**Stated problem**
Reproduce every line of the material below verbatim, preserving each character and the original order.
----
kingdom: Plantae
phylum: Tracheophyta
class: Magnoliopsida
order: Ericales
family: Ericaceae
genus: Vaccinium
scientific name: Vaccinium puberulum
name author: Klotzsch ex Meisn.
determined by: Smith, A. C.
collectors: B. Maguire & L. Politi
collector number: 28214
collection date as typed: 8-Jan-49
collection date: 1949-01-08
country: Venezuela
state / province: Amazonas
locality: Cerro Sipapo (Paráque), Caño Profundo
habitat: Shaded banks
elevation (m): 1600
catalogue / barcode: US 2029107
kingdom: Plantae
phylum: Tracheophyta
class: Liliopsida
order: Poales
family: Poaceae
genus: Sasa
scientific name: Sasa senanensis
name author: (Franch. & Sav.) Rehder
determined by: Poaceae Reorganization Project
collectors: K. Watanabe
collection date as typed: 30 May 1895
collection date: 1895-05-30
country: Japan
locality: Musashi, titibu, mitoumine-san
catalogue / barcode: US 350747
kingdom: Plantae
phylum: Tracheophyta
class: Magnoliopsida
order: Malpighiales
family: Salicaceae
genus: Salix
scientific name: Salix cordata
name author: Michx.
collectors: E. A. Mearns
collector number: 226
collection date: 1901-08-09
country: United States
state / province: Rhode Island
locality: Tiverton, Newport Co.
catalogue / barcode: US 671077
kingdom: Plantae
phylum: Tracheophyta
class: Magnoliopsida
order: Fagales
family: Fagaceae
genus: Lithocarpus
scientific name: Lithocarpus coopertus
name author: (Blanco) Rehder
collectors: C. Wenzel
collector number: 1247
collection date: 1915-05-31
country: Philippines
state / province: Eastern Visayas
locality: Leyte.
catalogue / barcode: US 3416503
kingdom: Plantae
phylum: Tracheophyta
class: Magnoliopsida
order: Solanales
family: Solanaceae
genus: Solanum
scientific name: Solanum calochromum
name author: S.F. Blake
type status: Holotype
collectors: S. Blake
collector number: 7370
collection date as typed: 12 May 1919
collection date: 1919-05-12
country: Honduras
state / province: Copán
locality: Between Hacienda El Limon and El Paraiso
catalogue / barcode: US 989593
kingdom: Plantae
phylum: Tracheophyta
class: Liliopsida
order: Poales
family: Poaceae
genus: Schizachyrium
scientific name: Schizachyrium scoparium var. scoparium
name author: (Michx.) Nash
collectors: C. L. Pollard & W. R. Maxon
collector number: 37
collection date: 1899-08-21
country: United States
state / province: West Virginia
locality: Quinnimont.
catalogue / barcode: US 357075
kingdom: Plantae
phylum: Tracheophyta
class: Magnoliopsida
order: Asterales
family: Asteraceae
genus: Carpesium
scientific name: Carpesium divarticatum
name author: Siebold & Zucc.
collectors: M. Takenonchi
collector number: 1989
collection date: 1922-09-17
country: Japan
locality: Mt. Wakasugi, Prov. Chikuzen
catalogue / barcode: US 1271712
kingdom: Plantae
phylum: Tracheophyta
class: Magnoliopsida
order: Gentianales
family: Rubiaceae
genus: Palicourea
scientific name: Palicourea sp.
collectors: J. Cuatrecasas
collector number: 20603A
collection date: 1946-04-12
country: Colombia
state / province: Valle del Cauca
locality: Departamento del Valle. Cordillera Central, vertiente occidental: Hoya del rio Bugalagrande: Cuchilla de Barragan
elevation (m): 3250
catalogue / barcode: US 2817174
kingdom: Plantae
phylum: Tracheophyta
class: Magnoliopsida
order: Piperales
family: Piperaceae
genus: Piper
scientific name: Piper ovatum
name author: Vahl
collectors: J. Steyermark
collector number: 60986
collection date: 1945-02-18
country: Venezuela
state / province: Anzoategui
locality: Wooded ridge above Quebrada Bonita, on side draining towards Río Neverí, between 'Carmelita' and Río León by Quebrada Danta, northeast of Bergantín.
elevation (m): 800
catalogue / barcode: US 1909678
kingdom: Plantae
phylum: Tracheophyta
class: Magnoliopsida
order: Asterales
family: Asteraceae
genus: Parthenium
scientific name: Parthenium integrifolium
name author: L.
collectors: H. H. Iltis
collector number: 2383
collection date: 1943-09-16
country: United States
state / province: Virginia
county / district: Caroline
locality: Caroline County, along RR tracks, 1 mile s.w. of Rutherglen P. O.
----
**Answer to the task**
kingdom: Plantae
phylum: Tracheophyta
class: Magnoliopsida
order: Ericales
family: Ericaceae
genus: Vaccinium
scientific name: Vaccinium puberulum
name author: Klotzsch ex Meisn.
determined by: Smith, A. C.
collectors: B. Maguire & L. Politi
collector number: 28214
collection date as typed: 8-Jan-49
collection date: 1949-01-08
country: Venezuela
state / province: Amazonas
locality: Cerro Sipapo (Paráque), Caño Profundo
habitat: Shaded banks
elevation (m): 1600
catalogue / barcode: US 2029107
kingdom: Plantae
phylum: Tracheophyta
class: Liliopsida
order: Poales
family: Poaceae
genus: Sasa
scientific name: Sasa senanensis
name author: (Franch. & Sav.) Rehder
determined by: Poaceae Reorganization Project
collectors: K. Watanabe
collection date as typed: 30 May 1895
collection date: 1895-05-30
country: Japan
locality: Musashi, titibu, mitoumine-san
catalogue / barcode: US 350747
kingdom: Plantae
phylum: Tracheophyta
class: Magnoliopsida
order: Malpighiales
family: Salicaceae
genus: Salix
scientific name: Salix cordata
name author: Michx.
collectors: E. A. Mearns
collector number: 226
collection date: 1901-08-09
country: United States
state / province: Rhode Island
locality: Tiverton, Newport Co.
catalogue / barcode: US 671077
kingdom: Plantae
phylum: Tracheophyta
class: Magnoliopsida
order: Fagales
family: Fagaceae
genus: Lithocarpus
scientific name: Lithocarpus coopertus
name author: (Blanco) Rehder
collectors: C. Wenzel
collector number: 1247
collection date: 1915-05-31
country: Philippines
state / province: Eastern Visayas
locality: Leyte.
catalogue / barcode: US 3416503
kingdom: Plantae
phylum: Tracheophyta
class: Magnoliopsida
order: Solanales
family: Solanaceae
genus: Solanum
scientific name: Solanum calochromum
name author: S.F. Blake
type status: Holotype
collectors: S. Blake
collector number: 7370
collection date as typed: 12 May 1919
collection date: 1919-05-12
country: Honduras
state / province: Copán
locality: Between Hacienda El Limon and El Paraiso
catalogue / barcode: US 989593
kingdom: Plantae
phylum: Tracheophyta
class: Liliopsida
order: Poales
family: Poaceae
genus: Schizachyrium
scientific name: Schizachyrium scoparium var. scoparium
name author: (Michx.) Nash
collectors: C. L. Pollard & W. R. Maxon
collector number: 37
collection date: 1899-08-21
country: United States
state / province: West Virginia
locality: Quinnimont.
catalogue / barcode: US 357075
kingdom: Plantae
phylum: Tracheophyta
class: Magnoliopsida
order: Asterales
family: Asteraceae
genus: Carpesium
scientific name: Carpesium divarticatum
name author: Siebold & Zucc.
collectors: M. Takenonchi
collector number: 1989
collection date: 1922-09-17
country: Japan
locality: Mt. Wakasugi, Prov. Chikuzen
catalogue / barcode: US 1271712
kingdom: Plantae
phylum: Tracheophyta
class: Magnoliopsida
order: Gentianales
family: Rubiaceae
genus: Palicourea
scientific name: Palicourea sp.
collectors: J. Cuatrecasas
collector number: 20603A
collection date: 1946-04-12
country: Colombia
state / province: Valle del Cauca
locality: Departamento del Valle. Cordillera Central, vertiente occidental: Hoya del rio Bugalagrande: Cuchilla de Barragan
elevation (m): 3250
catalogue / barcode: US 2817174
kingdom: Plantae
phylum: Tracheophyta
class: Magnoliopsida
order: Piperales
family: Piperaceae
genus: Piper
scientific name: Piper ovatum
name author: Vahl
collectors: J. Steyermark
collector number: 60986
collection date: 1945-02-18
country: Venezuela
state / province: Anzoategui
locality: Wooded ridge above Quebrada Bonita, on side draining towards Río Neverí, between 'Carmelita' and Río León by Quebrada Danta, northeast of Bergantín.
elevation (m): 800
catalogue / barcode: US 1909678
kingdom: Plantae
phylum: Tracheophyta
class: Magnoliopsida
order: Asterales
family: Asteraceae
genus: Parthenium
scientific name: Parthenium integrifolium
name author: L.
collectors: H. H. Iltis
collector number: 2383
collection date: 1943-09-16
country: United States
state / province: Virginia
county / district: Caroline
locality: Caroline County, along RR tracks, 1 mile s.w. of Rutherglen P. O.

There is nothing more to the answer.